To some degree, everyone breaks the law. Often, it’s simply because they don’t think it’s a big deal. Someone who is driving 70 miles per hour in a 55-MPH zone knows that they’re supposed to slow down, but they’re in a hurry and they decide that it’s worth it.
But what about more high-profile crimes, like breaking and entering or theft? What are some of the reasons people commit crimes, even knowing that what they’re doing is illegal? Researchers say there are three main categories of reasons:
- Biological factors
- Psychological factors
- Social factors
Biological factors include an underdeveloped prefrontal cortex. Since it doesn’t stop developing until the mid-20s, this may help to explain why young people often commit crimes. Older individuals may have a damaged prefrontal cortex.

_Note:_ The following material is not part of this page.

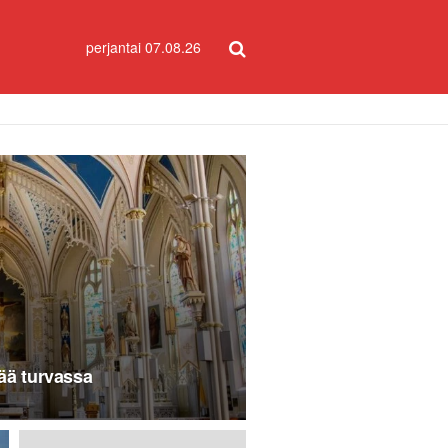
perjantai 07.08.26
nää turvassa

Psychological factors could revolve around learned behaviors. For instance, children learn extensively from their parents and watch their every move. If the parents engage in illegal activity or make it clear that doing so is acceptable, children can then learn that behavior and grow up to engage in it themselves.
Social factors include being apparently trapped in a cycle of poor housing, few educational opportunities and financial disadvantages. This may drive crimes like theft, for instance, or drug sales. It is really a product of people trying to find financial options that are denied to them in their current social group.
These are far from the only reasons, but they can influence why crime happens. It’s important for those who end up facing charges to know what legal defense options they have. With the right options, they can work toward a more positive future.